The other figures that you've mentioned, which I find fascinating, are the Cubans. Who are the Cubans in Venezuela, and how did they get there?
Chávez had a very strong and deep relationship with the Cuban regime.
Chávez and Venezuela had been helping the Cuban regime. Cuba has always been very well known – especially in the 1960s and 1970s – for their doctors. So when Chávez arrived to power, one of the deals was that there would be Cuban doctors going to Venezuela.
So you have doctors, you have nurses from Cuba, but then you have a lot of military intelligence helping the Venezuelan government, in exchange, Venezuela gives oil to Cuba, but also they pay for these people, for the doctors, the nurses and the military advisors.
On 3 January [when Maduro was kidnapped], 32 military Cubans were killed in Venezuela.
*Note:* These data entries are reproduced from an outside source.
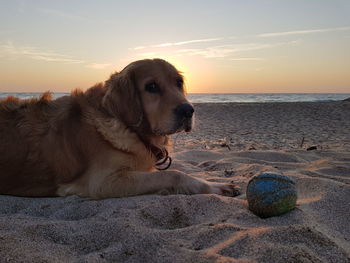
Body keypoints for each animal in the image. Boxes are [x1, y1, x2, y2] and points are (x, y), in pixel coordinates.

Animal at [0, 58, 238, 199]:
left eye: (178, 83)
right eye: (151, 86)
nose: (188, 111)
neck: (128, 127)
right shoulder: (100, 183)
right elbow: (175, 175)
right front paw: (214, 187)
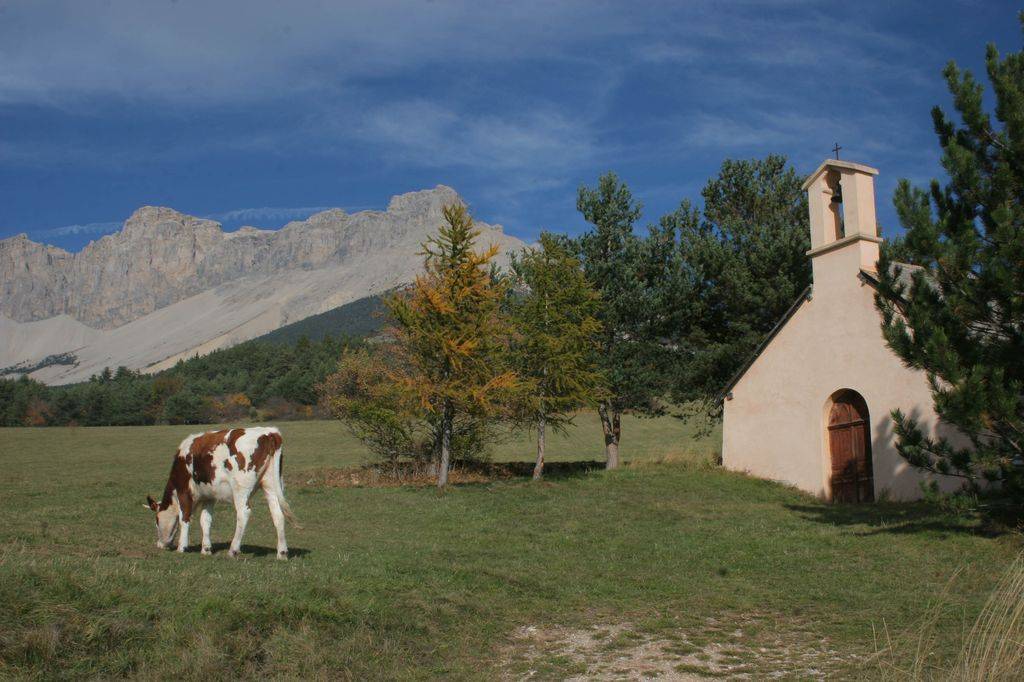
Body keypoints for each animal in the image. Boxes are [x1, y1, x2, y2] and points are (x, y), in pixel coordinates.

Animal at [146, 425, 296, 557]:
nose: (159, 544)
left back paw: (233, 550)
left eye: (157, 521)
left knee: (243, 513)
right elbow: (205, 520)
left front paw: (182, 547)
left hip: (240, 489)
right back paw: (282, 552)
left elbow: (185, 518)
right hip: (271, 485)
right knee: (278, 514)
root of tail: (269, 432)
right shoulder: (209, 496)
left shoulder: (184, 491)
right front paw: (206, 549)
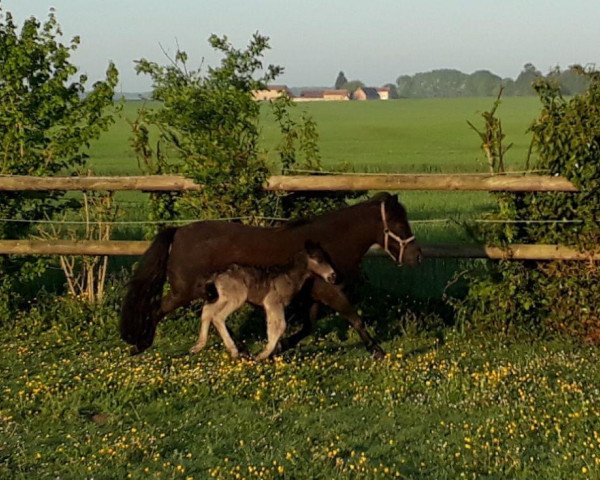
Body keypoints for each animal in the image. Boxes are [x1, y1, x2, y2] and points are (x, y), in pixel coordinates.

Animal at [189, 242, 338, 358]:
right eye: (319, 259)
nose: (333, 276)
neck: (289, 277)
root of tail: (216, 276)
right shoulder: (274, 302)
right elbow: (281, 326)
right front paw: (262, 355)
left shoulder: (270, 306)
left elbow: (271, 326)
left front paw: (273, 351)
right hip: (236, 298)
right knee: (218, 316)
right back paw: (234, 351)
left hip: (223, 297)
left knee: (207, 310)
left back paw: (197, 347)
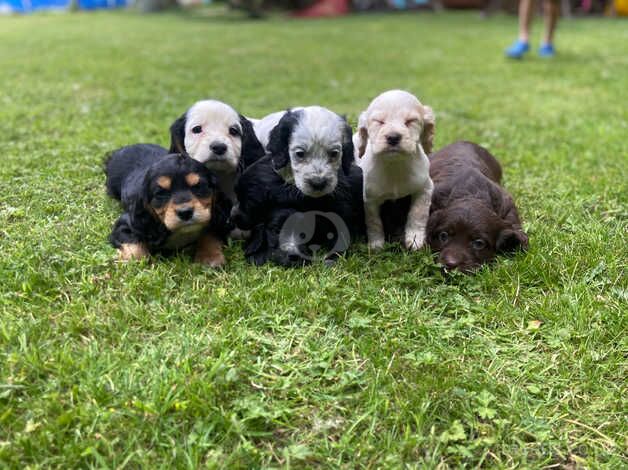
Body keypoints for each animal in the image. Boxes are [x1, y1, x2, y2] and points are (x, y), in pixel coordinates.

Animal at [104, 143, 232, 266]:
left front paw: (210, 257)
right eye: (161, 193)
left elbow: (210, 234)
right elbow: (135, 251)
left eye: (198, 186)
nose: (185, 213)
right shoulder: (125, 226)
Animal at [354, 90, 436, 252]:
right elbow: (374, 222)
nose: (393, 137)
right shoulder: (369, 200)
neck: (395, 165)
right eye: (379, 121)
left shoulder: (425, 188)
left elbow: (418, 213)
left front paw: (415, 238)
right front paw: (376, 244)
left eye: (410, 121)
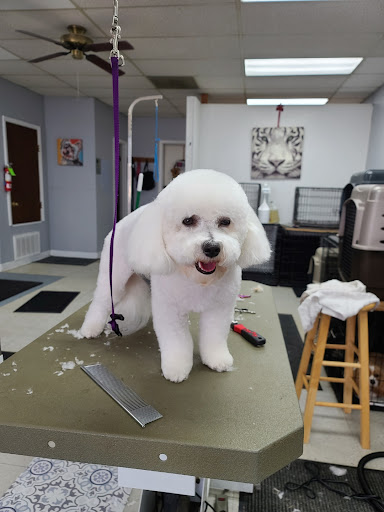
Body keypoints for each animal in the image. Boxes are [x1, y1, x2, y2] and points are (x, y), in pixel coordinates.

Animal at [81, 170, 270, 382]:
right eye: (188, 221)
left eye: (226, 222)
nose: (212, 248)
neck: (198, 279)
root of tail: (121, 223)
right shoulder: (170, 309)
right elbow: (176, 340)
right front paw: (177, 367)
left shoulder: (220, 308)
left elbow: (215, 335)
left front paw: (217, 359)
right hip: (114, 274)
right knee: (102, 300)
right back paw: (90, 328)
So they were doing something there.
In our conversation so far, we’ve talked about this idea of this almost totalizing regime. This regime is everywhere, it’s got its people everywhere. It’s running everything.
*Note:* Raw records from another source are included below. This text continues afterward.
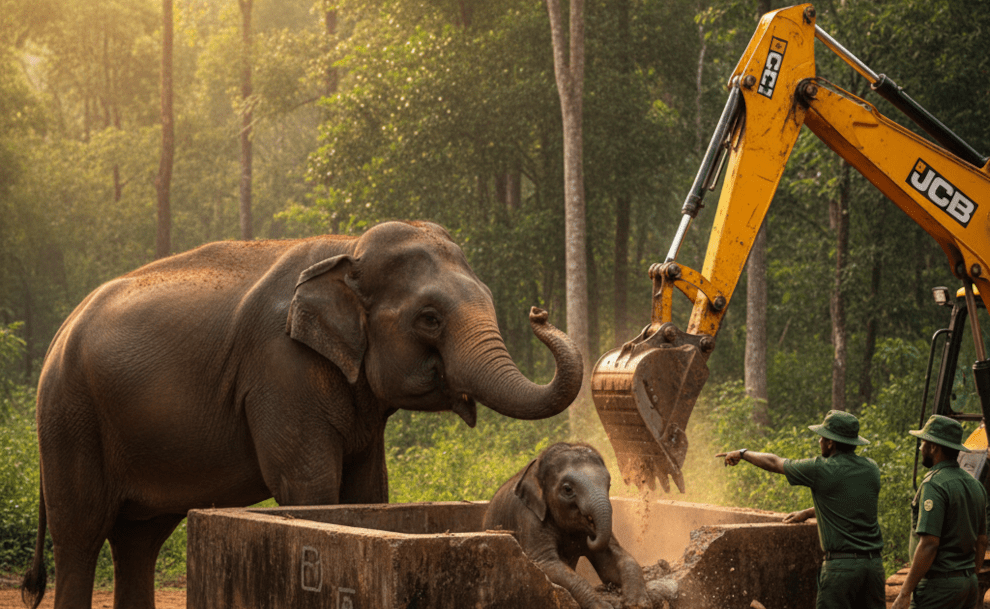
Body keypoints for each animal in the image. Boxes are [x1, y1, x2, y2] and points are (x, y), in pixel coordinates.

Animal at [20, 220, 584, 609]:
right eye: (429, 318)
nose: (539, 312)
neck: (347, 248)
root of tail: (60, 331)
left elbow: (369, 490)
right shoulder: (280, 370)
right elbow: (309, 483)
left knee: (139, 539)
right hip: (70, 418)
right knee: (81, 534)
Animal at [483, 442, 650, 609]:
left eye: (609, 484)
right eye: (568, 489)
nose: (591, 536)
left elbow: (611, 562)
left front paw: (636, 602)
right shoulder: (528, 517)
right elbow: (546, 564)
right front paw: (601, 606)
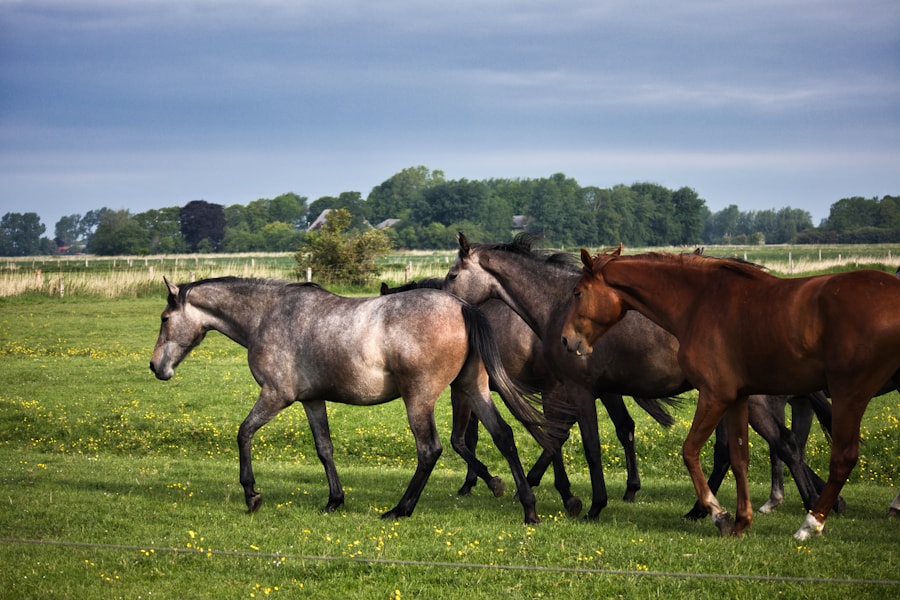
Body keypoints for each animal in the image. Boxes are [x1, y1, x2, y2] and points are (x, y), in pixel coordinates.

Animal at [149, 276, 554, 523]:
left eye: (165, 318)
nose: (156, 366)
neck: (269, 316)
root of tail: (462, 306)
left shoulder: (275, 396)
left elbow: (244, 433)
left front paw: (251, 494)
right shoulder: (312, 401)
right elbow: (324, 448)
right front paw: (334, 500)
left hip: (419, 399)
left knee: (431, 450)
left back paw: (400, 509)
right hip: (473, 388)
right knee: (504, 436)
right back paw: (527, 507)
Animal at [444, 233, 836, 521]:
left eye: (452, 275)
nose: (441, 302)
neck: (558, 304)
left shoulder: (575, 390)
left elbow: (584, 446)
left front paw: (590, 504)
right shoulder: (584, 391)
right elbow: (566, 438)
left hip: (751, 402)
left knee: (785, 444)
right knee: (764, 447)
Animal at [561, 247, 900, 539]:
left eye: (577, 293)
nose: (566, 340)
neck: (698, 302)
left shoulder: (715, 395)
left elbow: (690, 451)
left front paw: (718, 514)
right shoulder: (737, 399)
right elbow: (739, 458)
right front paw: (741, 520)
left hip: (849, 393)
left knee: (842, 457)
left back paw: (810, 524)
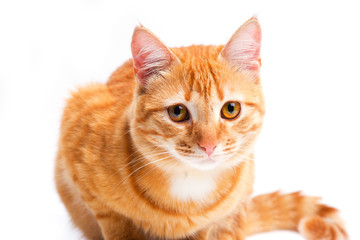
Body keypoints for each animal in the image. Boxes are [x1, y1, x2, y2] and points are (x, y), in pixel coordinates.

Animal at [54, 17, 348, 240]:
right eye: (177, 112)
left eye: (231, 109)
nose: (209, 145)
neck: (188, 186)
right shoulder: (91, 187)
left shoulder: (225, 217)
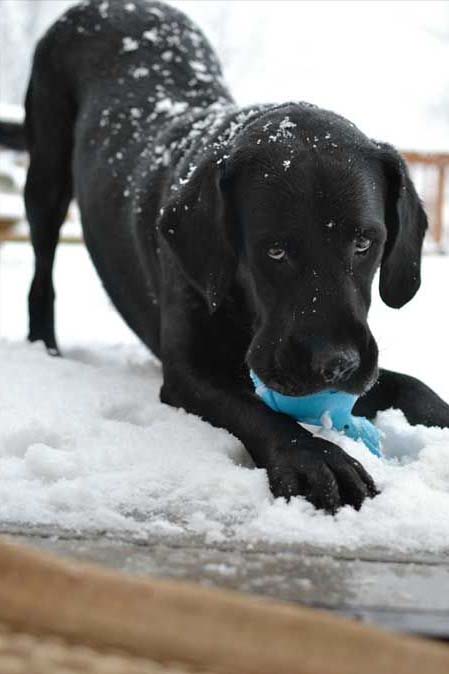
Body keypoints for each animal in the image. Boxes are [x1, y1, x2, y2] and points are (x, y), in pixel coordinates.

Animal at [1, 0, 446, 510]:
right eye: (274, 250)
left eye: (364, 242)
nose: (334, 364)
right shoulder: (188, 372)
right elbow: (256, 410)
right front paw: (315, 458)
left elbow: (412, 385)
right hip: (46, 176)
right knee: (42, 273)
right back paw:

But we also know that Trump apparently had a deal in place with Rodríguez before removing Maduro, so there have obviously been fractures in the regime as well.
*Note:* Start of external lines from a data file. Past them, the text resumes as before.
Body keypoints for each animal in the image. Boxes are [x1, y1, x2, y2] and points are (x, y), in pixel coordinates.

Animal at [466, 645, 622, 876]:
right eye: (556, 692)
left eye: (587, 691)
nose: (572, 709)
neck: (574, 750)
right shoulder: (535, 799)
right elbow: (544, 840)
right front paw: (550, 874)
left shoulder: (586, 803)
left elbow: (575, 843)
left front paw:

So where do you actually see fractures emerging going forward?
After the elections in 2024, there was a lot of anger because the regime was not delivering as it used to, on social goods, health or security.
Caracas especially, has become a very insecure city. I think that they must have quite a lot of discontent in the lower ranks of the armed forces. And Maduro was not Chávez. Maduro didn't have the charisma that Chávez had.
If you listen to one of Chávez’s speeches, like it or dislike it, the guy was very charismatic; he was very clever. Maduro was not clever, was not charismatic.
The US is essentially investing in the current regime. I’m imagining a nightmare scenario, where you essentially have popular discontent that boils over, becomes violent, and the Venezuelan regime shoots a bunch of people and now suddenly you have the US again, like history repeating itself, giving more and more money to a Latin American dictatorship to suppress its population. How plausible is this?
Oh, this is a very likely scenario, unfortunately.
Oh dear.
Because we really don’t know how Delcy Rodríguez is going to govern, to what extent she has the support of the armed forces. We don't know if there will be a partition in the armed forces.That could make it much more difficult.
It is early days and everybody is like, “we are looking at what’s going on.”
But in six months, Venezuelans will be expecting something, something different. And maybe they are out in the streets, and maybe they're asking for María Corina [Machado] and we don't know whether María Corina is going to be better.
Trump also has to be extremely careful because I think he doesn't really understand what's going on within the poor areas of Caracas and what is going on within the interior of the country.
We have a shock, and now this is like a period of calm, but a storm can start anytime.